*PROVIDED MATERIAL*
--*--

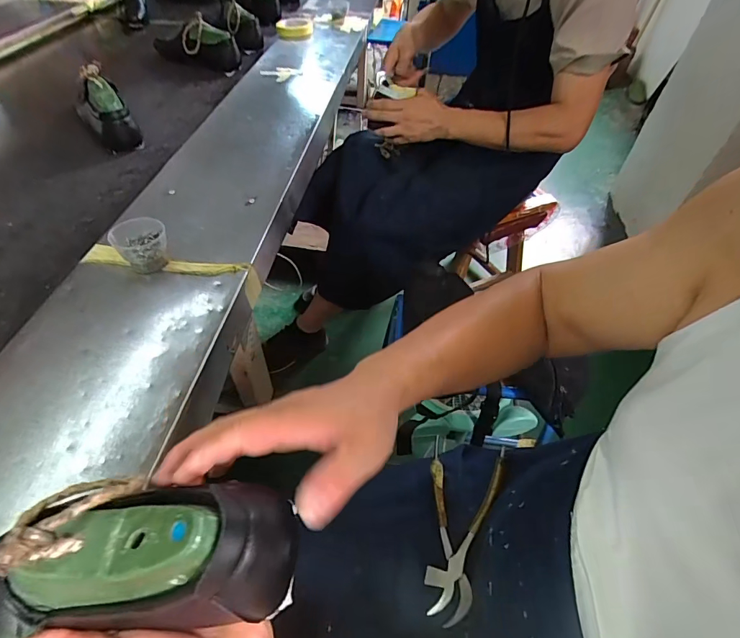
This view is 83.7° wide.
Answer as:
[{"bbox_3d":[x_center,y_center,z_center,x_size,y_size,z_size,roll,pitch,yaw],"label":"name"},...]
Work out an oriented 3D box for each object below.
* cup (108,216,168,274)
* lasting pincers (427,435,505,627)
[{"bbox_3d":[-0.290,-0.093,0.531,0.064,0.053,0.056,-29,57,-25],"label":"cup"},{"bbox_3d":[0.098,0.233,0.474,0.081,0.042,0.190,16,50,10],"label":"lasting pincers"}]

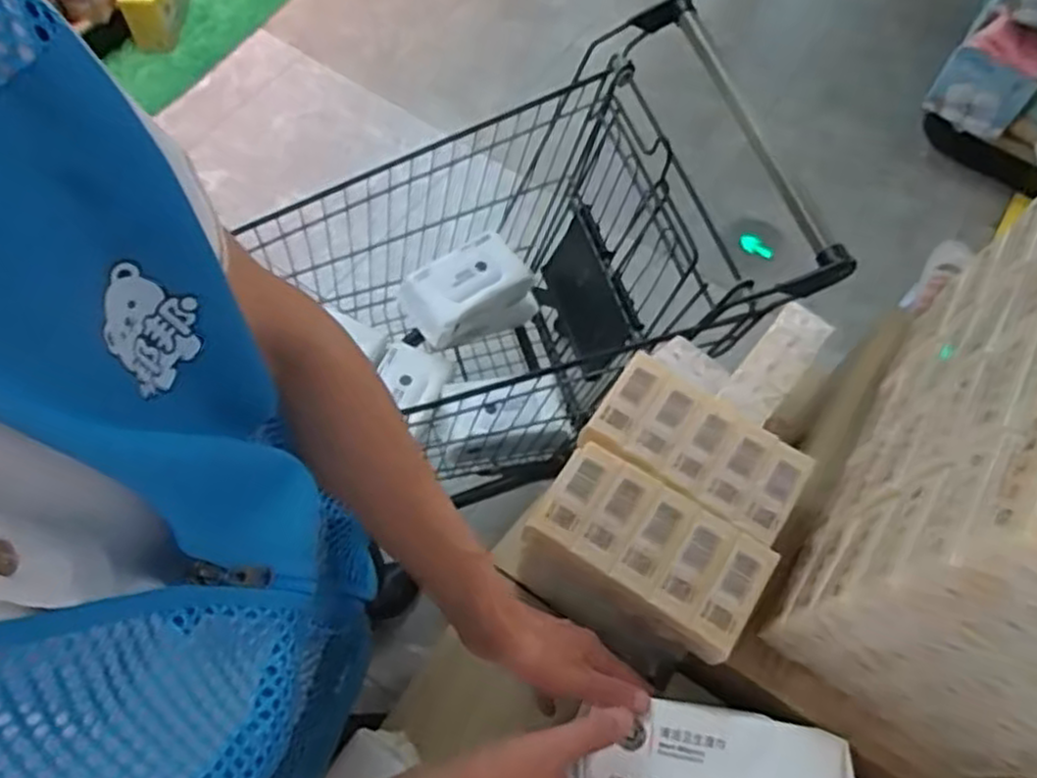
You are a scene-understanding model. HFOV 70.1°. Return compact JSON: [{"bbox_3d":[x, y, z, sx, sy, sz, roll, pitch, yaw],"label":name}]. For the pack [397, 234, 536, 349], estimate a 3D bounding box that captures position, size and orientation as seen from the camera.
[{"bbox_3d":[-0.079,-0.144,1.244,0.209,0.155,0.109,-32,69,-16],"label":"pack"}]

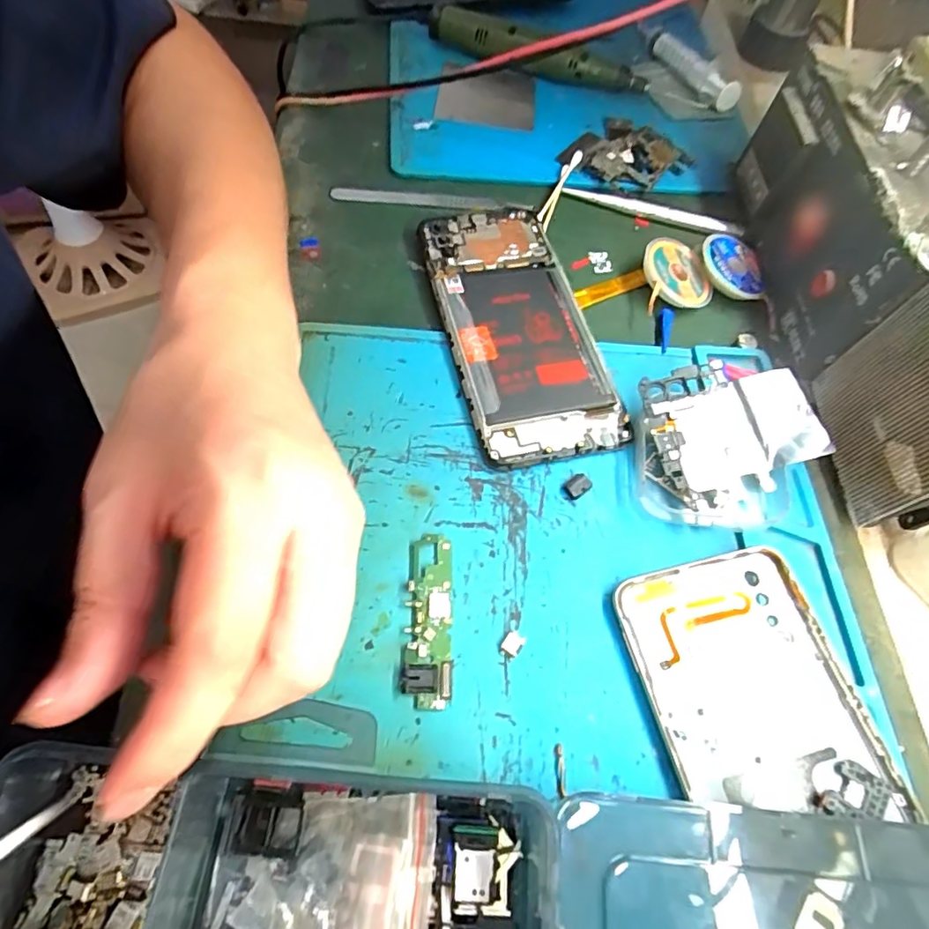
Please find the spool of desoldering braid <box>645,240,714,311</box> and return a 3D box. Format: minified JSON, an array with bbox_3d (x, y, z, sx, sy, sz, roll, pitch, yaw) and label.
[{"bbox_3d":[0.117,-0.106,0.304,0.036,0.013,0.039,2,63,-3],"label":"spool of desoldering braid"}]

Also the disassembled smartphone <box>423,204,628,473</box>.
[{"bbox_3d":[0.025,-0.072,0.282,0.070,0.010,0.155,-11,64,-9],"label":"disassembled smartphone"}]

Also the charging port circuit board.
[{"bbox_3d":[-0.014,0.059,0.214,0.018,0.004,0.066,1,63,-4],"label":"charging port circuit board"}]

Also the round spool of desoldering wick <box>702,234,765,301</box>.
[{"bbox_3d":[0.151,-0.112,0.311,0.040,0.008,0.040,7,65,-15],"label":"round spool of desoldering wick"}]

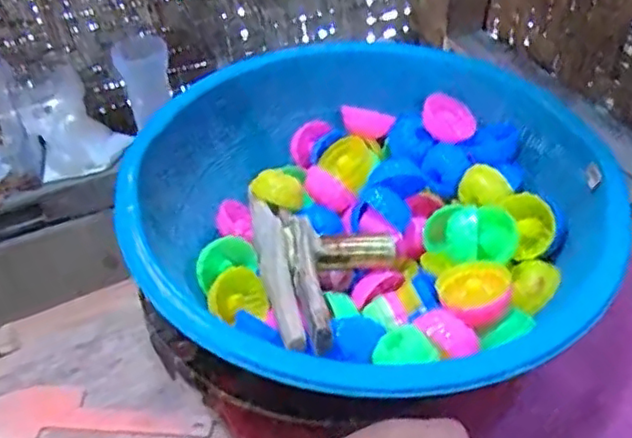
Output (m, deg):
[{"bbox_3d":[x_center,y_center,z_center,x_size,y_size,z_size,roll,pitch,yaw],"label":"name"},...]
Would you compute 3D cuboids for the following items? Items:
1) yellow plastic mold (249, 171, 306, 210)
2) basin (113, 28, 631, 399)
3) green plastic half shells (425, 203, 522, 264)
[{"bbox_3d":[-0.041,-0.032,0.664,0.045,0.021,0.056,-29,50,-25],"label":"yellow plastic mold"},{"bbox_3d":[0.054,-0.005,0.597,0.384,0.122,0.415,-1,45,1],"label":"basin"},{"bbox_3d":[0.146,0.015,0.599,0.062,0.056,0.080,-14,46,-12],"label":"green plastic half shells"}]

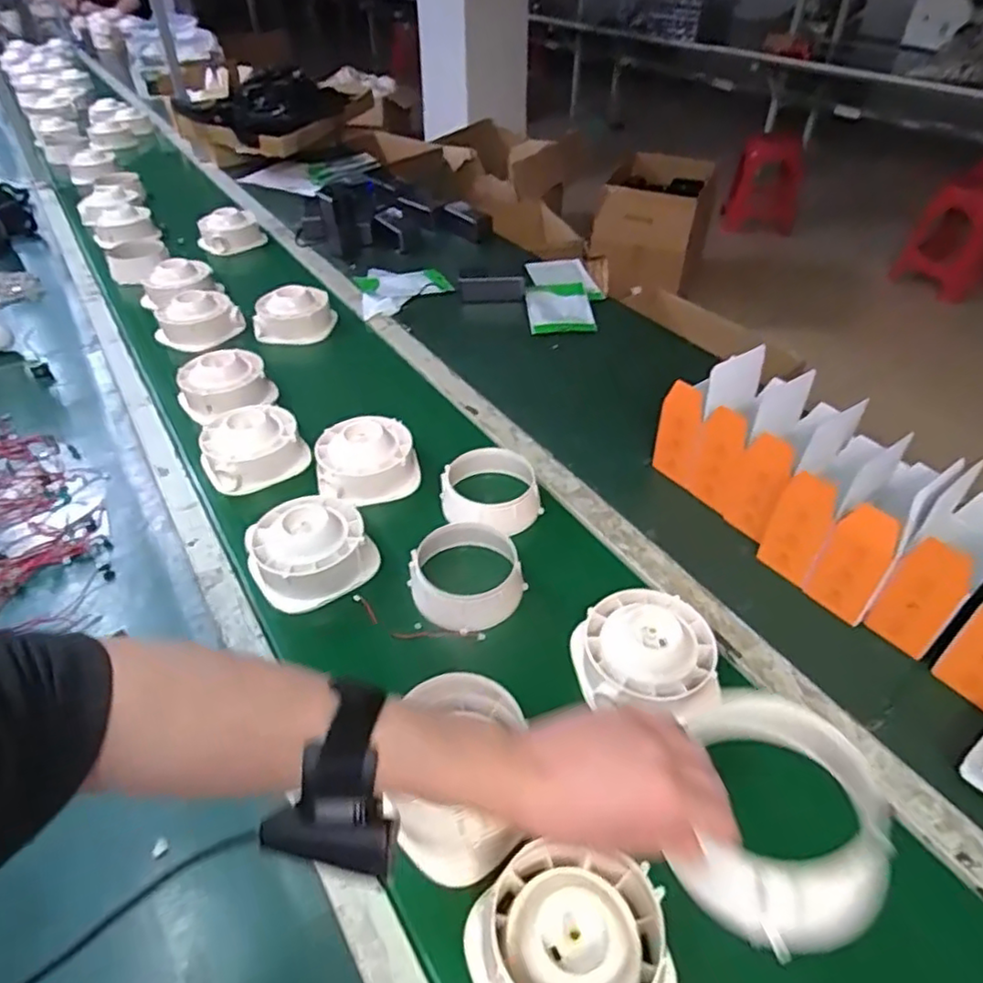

--*--

*TASK TO CARRY OUT*
With the pictures omitted, print each line of the data above precisely as given.

*RESULT OF THIS TASK*
This view is 83.7° wide.
Answer as:
[{"bbox_3d":[x_center,y_center,z_center,x_size,y_size,z_size,roll,pitch,yaw],"label":"name"},...]
Work out an oriented 3D box for each object below.
* cup (108,216,168,274)
* lasting pincers (427,435,505,627)
[{"bbox_3d":[-0.290,-0.093,0.531,0.064,0.053,0.056,-29,57,-25],"label":"cup"},{"bbox_3d":[0.098,0.233,0.474,0.081,0.042,0.190,16,50,10],"label":"lasting pincers"}]

You are a scene-understanding model. HFOV 70.1°. Return compact JSON: [{"bbox_3d":[x, y, z, sx, sy, sz, roll, pitch, yaw],"label":name}]. For the pack [397, 234, 536, 349], estimate a 3D bounding box that captures position, size and orientation as seen from the camera.
[{"bbox_3d":[-0.079,-0.144,1.244,0.209,0.155,0.109,-32,69,-16],"label":"pack"}]

Please find the spool of desoldering braid <box>645,240,714,311</box> and return a 3D box. Format: minified JSON, an array with bbox_3d (x, y, z, sx, sy, sz, roll, pitch, yaw) and label.
[{"bbox_3d":[0.117,-0.106,0.304,0.036,0.013,0.039,2,63,-3],"label":"spool of desoldering braid"}]

Also the disassembled smartphone <box>423,204,628,473</box>.
[{"bbox_3d":[0.025,-0.072,0.282,0.070,0.010,0.155,-11,64,-9],"label":"disassembled smartphone"}]

Also the charging port circuit board.
[{"bbox_3d":[-0.014,0.059,0.214,0.018,0.004,0.066,1,63,-4],"label":"charging port circuit board"}]

Also the round spool of desoldering wick <box>702,234,765,301</box>.
[{"bbox_3d":[0.151,-0.112,0.311,0.040,0.008,0.040,7,65,-15],"label":"round spool of desoldering wick"}]

Output (m, deg):
[{"bbox_3d":[x_center,y_center,z_center,x_size,y_size,z_size,roll,pitch,yaw],"label":"name"},...]
Would you compute 3D cuboids for the following items? Items:
1) yellow plastic mold (249, 171, 306, 210)
2) basin (113, 28, 631, 399)
3) green plastic half shells (425, 203, 522, 264)
[{"bbox_3d":[-0.041,-0.032,0.664,0.045,0.021,0.056,-29,50,-25],"label":"yellow plastic mold"},{"bbox_3d":[0.054,-0.005,0.597,0.384,0.122,0.415,-1,45,1],"label":"basin"},{"bbox_3d":[0.146,0.015,0.599,0.062,0.056,0.080,-14,46,-12],"label":"green plastic half shells"}]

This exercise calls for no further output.